Totally agree. I believe you may find that the answer is related to what I call : Assembly-Line Programming Very many devs are writing only one small piece of anything they are building. This means you churn out your piece and someone else has the whole in mind. You don't care. It's just like the old Automobile lines. Screw on 3 bolts and let it go down the line. 3 bolts! 3 bolts! 3 bolts! Screw it, I'm tired today, 2 bolts! 2 bolts!! It is a human condition thing that is difficult to weed out in these large projects. Large projects where you are only one small little piece make you feel like you are accomplishing basically nothing. it's a human problem.
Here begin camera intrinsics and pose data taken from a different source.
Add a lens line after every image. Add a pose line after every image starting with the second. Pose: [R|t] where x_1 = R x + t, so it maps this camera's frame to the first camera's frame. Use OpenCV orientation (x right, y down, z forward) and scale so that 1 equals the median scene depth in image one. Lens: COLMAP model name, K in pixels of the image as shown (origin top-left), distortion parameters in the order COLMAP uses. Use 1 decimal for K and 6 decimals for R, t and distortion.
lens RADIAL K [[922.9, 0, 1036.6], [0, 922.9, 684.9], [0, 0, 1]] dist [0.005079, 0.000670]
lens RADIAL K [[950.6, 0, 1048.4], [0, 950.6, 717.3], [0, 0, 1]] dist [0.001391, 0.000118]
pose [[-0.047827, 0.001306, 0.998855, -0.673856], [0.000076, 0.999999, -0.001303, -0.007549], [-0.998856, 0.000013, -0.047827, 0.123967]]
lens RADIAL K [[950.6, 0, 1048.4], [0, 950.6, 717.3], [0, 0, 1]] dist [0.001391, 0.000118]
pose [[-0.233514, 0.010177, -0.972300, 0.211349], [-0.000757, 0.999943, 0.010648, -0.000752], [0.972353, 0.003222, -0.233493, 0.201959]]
However, those of us who create maybe the entire Software Product from end-to-end and even write the documentation and are completely "responsible" get a totally different experience from it. That's where the real energy comes from. But, how to do this on a large project!?! I'm not sure. EDIT And often on big projects you attempt to tell someone, "uh, I don't think this is going quite right." And they tell you, "Dont rock the boat, you trouble-maker. Sit down, shut up and get your bolts on!!" On end-to-end projects, you better get it right. You're the only one and you better rock the boat a lot. Edit 2 The word I always use to sum all of this up is: Ownership! Edit 3 This is also what the Agile Manifesto means by :
Agile Manifesto Principle:
The best architectures, requirements, and designs emerge from self-organizing teams.
It means you go out and find people who are engaged in the process and you "contract" them to build and own a particular piece. This is self-organizing team where each individual cares deeply about what s/he is building and owns it completely. However, teams are not created this way in BigCorp. They just give you devs or DBAs or whatever to do something (screw on a bolt).